A copper-catalyzed chalcogenation of arylboronic acids with elemental sulfur or selenium is established, which provides diaryl disulfides or diaryl monoselenides in moderate to good yields with excellent selectivities, respectively. Moreover, after sequential reduction and coupling with aryl/alkyl iodides in one pot, unsymmetrical monosulfides were obtained in good yields.

Copper-catalyzed chalcogenation of aryl iodides via reduction of chalcogen elements by aluminum or magnesium

Aluminum-induced copper-catalyzed coupling of aryl iodides with selenium or sulfur element could afford the corresponding diaryl selenides or sulfides in good yields. When magnesium chloride as an additive was employed, diaryl monoselenides and monosulfides were selectively obtained. On the contrary, the use of sodium carbonate produced diaryl diselenides and disulfides. The preparation of diaryl diselenides was necessary for magnesium as a reductant. Regrettably, tellurium was very low reactivity.

Deoxygenation of sulfoxides, selenoxides, telluroxides, sulfones, selenones and tellurones with Mg-MeOH

The deoxygenation of a variety of sulfoxides, selenoxides, telluroxides, sulfones, selenones and tellurones has been reported with Mg-MeOH at room temperature in nearly quantitative yields. The deoxygenation is proposed to proceed by SET from Mg to the substrate.

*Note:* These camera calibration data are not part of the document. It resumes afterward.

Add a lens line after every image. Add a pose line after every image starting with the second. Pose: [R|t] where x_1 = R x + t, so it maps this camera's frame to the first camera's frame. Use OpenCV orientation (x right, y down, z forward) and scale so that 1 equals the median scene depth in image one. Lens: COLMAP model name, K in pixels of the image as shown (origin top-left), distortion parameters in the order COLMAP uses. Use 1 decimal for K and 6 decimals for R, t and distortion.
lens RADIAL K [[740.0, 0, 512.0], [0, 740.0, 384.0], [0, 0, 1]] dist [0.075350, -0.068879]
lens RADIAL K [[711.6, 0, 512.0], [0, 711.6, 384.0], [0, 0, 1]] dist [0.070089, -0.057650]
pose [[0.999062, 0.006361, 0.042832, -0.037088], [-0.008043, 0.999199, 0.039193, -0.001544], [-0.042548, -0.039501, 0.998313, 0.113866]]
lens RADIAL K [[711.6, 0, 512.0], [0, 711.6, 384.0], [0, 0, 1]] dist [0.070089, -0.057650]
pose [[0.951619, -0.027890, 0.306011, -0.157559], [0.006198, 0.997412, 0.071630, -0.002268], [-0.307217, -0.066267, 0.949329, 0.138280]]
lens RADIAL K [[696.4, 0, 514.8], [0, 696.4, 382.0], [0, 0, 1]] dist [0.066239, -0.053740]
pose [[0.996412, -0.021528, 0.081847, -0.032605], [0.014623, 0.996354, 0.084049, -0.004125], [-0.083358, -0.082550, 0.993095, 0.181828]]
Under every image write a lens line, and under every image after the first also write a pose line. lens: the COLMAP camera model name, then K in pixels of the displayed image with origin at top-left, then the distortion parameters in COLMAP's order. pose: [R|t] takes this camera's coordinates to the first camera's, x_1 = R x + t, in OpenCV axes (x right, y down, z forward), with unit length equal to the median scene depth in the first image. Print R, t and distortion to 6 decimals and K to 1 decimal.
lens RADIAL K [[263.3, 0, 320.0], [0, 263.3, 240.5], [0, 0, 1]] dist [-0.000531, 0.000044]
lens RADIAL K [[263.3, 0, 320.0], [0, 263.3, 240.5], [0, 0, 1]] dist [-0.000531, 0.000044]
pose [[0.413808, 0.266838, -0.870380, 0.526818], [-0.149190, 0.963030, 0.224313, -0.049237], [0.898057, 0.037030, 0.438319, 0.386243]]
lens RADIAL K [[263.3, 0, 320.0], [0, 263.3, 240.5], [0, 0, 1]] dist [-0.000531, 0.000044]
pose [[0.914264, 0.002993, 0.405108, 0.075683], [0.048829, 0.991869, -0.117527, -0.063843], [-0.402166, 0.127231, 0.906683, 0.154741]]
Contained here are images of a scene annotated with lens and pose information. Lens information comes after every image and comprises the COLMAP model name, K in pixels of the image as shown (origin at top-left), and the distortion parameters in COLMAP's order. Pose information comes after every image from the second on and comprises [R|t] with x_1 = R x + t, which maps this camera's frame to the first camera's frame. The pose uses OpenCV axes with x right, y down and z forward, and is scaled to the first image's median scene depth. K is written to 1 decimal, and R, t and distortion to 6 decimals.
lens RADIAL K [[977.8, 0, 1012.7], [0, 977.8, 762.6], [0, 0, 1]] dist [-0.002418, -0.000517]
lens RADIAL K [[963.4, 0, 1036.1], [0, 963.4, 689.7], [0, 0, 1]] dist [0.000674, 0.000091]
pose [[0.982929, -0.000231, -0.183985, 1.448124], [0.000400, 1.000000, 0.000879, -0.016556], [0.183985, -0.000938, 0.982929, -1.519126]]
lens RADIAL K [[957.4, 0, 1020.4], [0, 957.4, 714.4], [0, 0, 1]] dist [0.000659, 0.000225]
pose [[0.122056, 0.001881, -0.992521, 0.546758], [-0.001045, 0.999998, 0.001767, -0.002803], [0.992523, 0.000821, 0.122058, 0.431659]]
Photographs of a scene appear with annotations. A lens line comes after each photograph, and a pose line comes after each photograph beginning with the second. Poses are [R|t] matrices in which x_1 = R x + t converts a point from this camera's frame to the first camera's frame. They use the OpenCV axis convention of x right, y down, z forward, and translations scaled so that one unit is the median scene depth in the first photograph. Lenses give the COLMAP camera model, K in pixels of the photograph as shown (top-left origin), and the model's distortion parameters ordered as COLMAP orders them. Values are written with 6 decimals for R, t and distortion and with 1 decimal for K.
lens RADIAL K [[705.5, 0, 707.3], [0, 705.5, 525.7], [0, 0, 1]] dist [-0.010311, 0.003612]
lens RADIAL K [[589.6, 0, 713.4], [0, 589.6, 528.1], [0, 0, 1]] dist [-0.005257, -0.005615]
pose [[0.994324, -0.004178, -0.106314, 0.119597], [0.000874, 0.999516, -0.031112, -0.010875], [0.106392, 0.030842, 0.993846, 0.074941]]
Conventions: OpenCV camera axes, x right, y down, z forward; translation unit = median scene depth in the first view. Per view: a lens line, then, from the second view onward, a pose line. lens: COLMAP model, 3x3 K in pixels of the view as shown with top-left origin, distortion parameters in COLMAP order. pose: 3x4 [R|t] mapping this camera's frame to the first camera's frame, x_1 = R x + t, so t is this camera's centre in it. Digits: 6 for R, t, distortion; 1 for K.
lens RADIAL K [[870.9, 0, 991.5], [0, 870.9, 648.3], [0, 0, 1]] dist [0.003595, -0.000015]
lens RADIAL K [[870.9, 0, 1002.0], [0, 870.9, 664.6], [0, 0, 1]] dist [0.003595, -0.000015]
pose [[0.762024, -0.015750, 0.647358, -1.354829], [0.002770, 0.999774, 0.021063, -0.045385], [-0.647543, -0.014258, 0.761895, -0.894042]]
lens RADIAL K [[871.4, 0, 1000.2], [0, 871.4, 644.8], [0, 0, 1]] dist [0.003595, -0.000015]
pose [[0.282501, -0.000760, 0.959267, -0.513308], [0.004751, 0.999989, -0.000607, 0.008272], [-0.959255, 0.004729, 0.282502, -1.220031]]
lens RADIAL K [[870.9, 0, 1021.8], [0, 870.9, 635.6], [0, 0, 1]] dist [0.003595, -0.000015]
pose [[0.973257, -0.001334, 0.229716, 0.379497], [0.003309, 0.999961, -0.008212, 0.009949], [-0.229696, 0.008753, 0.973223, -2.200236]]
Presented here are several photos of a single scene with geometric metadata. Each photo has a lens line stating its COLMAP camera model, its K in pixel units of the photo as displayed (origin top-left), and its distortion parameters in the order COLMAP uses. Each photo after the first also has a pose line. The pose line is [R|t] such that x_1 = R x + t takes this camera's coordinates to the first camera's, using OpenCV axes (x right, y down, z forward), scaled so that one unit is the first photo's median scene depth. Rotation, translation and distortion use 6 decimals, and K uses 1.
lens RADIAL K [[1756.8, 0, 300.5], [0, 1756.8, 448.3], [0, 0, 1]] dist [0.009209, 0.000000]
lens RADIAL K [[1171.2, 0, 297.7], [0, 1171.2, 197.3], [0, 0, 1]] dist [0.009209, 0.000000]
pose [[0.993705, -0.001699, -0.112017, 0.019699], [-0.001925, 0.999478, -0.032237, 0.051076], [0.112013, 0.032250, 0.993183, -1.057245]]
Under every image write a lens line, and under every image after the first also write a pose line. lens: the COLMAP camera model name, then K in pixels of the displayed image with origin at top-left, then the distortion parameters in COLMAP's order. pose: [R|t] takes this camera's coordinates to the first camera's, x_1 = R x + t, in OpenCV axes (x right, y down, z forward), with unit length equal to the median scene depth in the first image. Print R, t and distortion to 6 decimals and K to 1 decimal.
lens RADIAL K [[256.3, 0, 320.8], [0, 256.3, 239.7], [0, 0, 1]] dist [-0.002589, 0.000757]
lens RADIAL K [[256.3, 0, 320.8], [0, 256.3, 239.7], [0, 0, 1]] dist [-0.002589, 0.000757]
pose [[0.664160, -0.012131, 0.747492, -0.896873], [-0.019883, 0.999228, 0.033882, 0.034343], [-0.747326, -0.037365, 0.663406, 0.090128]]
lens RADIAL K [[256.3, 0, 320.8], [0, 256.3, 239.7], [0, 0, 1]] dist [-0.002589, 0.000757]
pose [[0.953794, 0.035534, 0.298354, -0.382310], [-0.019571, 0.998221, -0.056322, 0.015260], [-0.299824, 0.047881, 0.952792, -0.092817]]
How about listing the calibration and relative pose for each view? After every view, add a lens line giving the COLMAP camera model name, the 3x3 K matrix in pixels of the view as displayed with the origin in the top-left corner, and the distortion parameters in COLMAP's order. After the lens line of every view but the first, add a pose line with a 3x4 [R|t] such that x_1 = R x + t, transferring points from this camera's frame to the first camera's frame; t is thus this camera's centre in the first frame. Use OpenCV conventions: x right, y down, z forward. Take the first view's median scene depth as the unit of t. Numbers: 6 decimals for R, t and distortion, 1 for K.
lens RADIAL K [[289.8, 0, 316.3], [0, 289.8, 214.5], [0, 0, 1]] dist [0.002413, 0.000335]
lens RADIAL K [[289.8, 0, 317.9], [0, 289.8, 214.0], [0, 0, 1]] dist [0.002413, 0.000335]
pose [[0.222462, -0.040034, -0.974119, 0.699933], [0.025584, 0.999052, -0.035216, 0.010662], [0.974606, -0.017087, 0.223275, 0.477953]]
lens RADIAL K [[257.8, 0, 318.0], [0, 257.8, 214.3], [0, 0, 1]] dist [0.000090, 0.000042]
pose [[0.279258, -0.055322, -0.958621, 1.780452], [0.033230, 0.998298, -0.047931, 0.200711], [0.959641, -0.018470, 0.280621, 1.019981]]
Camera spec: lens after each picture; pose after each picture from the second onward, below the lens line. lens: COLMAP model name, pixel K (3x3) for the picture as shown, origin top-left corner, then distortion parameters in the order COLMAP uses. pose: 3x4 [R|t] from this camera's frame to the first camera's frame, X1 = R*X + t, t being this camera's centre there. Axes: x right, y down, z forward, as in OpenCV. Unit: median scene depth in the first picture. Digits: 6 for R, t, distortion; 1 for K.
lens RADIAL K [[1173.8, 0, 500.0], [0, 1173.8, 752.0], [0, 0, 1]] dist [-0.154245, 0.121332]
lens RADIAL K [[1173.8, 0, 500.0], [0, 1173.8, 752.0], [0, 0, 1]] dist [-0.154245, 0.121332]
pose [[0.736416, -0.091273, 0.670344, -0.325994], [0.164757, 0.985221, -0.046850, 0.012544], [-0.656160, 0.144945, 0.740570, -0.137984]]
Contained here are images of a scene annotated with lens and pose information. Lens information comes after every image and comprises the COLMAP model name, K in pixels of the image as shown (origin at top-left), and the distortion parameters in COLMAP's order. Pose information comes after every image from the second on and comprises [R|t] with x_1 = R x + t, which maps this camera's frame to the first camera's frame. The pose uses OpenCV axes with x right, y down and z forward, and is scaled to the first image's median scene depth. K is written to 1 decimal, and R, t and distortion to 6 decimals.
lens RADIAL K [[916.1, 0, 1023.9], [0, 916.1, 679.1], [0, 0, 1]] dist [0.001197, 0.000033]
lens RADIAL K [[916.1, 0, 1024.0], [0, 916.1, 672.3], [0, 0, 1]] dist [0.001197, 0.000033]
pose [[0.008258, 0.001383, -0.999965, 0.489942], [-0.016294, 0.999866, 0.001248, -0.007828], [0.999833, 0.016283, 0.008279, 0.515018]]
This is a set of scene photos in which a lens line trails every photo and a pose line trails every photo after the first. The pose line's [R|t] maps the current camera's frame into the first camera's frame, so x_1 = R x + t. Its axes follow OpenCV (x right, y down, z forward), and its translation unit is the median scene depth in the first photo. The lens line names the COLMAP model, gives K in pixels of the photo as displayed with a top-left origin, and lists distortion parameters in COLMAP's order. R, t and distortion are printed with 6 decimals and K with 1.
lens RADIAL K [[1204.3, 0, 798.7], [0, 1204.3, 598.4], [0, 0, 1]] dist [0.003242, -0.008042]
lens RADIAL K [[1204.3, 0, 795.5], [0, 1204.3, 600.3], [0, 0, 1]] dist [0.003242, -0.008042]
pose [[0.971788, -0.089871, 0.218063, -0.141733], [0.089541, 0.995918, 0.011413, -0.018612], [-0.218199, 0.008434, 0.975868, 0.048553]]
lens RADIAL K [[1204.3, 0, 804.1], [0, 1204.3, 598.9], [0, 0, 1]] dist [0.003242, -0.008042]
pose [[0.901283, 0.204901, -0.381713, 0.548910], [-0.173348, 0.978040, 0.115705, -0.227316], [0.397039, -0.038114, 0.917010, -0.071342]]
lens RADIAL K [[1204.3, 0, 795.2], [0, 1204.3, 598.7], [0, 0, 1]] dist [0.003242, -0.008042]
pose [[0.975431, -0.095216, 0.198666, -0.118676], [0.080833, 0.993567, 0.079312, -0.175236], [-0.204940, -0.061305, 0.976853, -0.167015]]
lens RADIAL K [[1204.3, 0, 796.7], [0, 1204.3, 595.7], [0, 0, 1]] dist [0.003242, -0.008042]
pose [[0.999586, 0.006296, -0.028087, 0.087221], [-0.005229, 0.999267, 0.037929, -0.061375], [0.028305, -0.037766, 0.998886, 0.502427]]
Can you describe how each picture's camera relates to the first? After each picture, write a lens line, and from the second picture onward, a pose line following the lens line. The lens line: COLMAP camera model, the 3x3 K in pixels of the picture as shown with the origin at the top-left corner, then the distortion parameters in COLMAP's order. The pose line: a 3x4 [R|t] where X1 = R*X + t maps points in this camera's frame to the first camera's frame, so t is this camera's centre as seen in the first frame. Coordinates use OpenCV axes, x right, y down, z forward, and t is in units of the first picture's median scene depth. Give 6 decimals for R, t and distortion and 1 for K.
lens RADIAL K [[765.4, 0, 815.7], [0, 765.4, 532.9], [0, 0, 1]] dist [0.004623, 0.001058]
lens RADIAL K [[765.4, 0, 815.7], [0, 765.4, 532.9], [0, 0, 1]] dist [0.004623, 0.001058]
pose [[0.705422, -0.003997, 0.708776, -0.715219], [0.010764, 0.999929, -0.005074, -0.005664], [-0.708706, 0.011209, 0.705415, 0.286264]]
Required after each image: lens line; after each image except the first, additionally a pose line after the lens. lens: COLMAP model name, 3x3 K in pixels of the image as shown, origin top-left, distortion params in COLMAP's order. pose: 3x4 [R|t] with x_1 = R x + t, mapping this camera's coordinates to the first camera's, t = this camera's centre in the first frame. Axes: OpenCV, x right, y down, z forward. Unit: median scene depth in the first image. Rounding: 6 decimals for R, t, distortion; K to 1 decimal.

Mono- or dichalcogenation of aryl iodide with sulfur or selenium by copper catalyst and aluminum

The copper-catalyzed mono- or dichalcogenation of aryl halide with sulfur or selenium can be carried out with the addition of aluminum. This method takes advantage of two properties of both the insertion of copper into the chalcogen-chalcogen bond and the reductive ability of aluminum. Furthermore, the addition of MgCl2 or Na2CO3 enables the selective synthesis of diaryl monochalcogenides or disulfides. Georg Thieme Verlag Stuttgart.

A convenient method for the preparation of diaryl tellurides and diaryl selenides

Sodium hydrogen telluride or selenide reacts rapidly with aryldiazonium fluoborates to give the corresponding symmetric diaryl tellurides or selenides.